• Exercise:
Rewrite every line of the rows below as a numbered list, skipping blank lines. Leave the pictures out of your answer.

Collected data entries
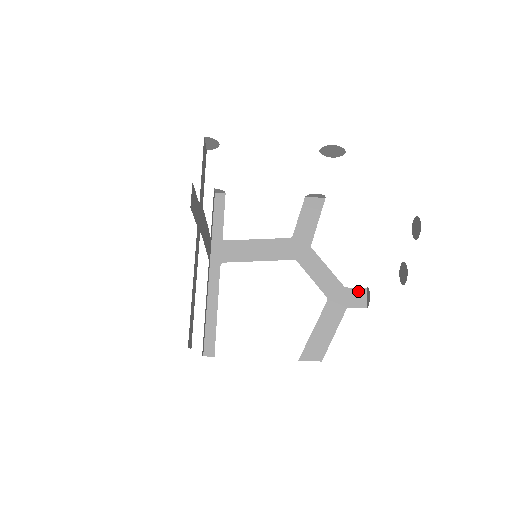
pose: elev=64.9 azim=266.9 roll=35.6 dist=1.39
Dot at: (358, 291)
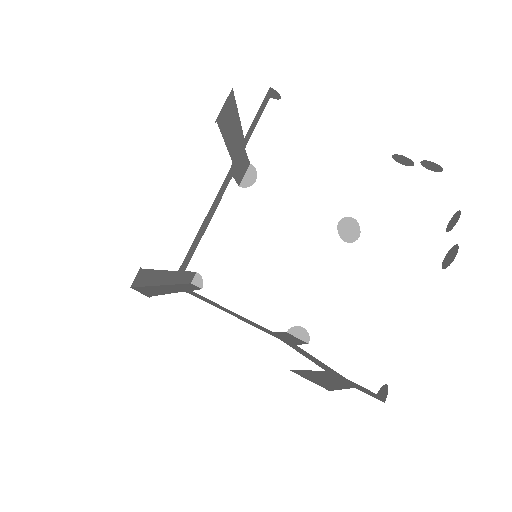
Dot at: (366, 389)
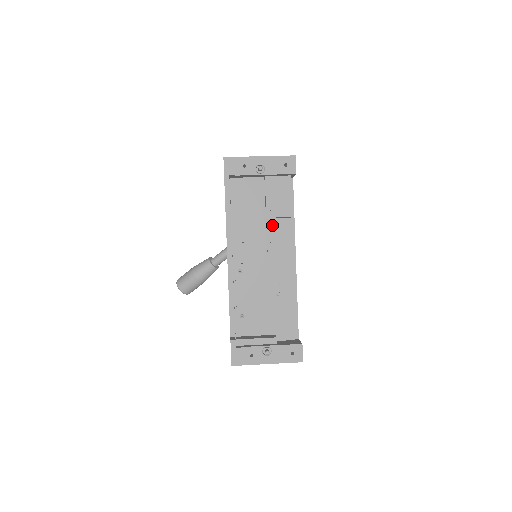
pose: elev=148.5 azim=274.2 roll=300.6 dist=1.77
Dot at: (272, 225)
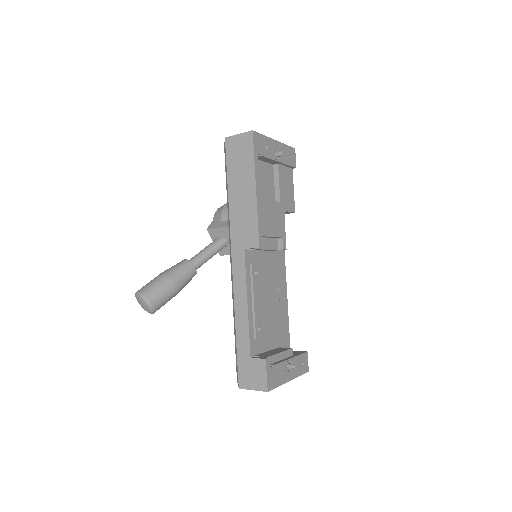
Dot at: (284, 220)
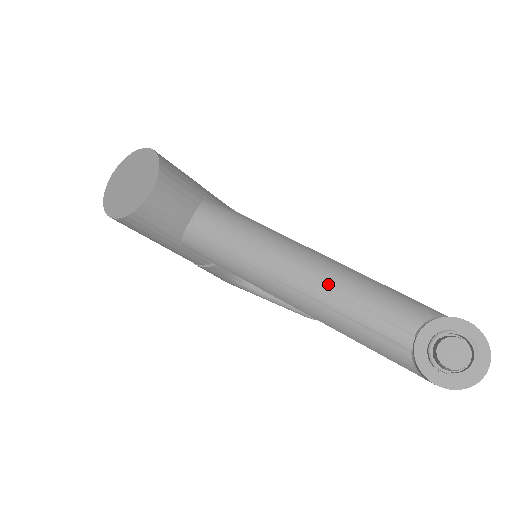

• Task answer:
1. pose: elev=64.9 azim=266.9 roll=35.6 dist=1.39
2. Dot at: (358, 291)
3. Dot at: (366, 389)
4. pose: elev=148.5 azim=274.2 roll=300.6 dist=1.77
5. Dot at: (272, 225)
6. Dot at: (284, 220)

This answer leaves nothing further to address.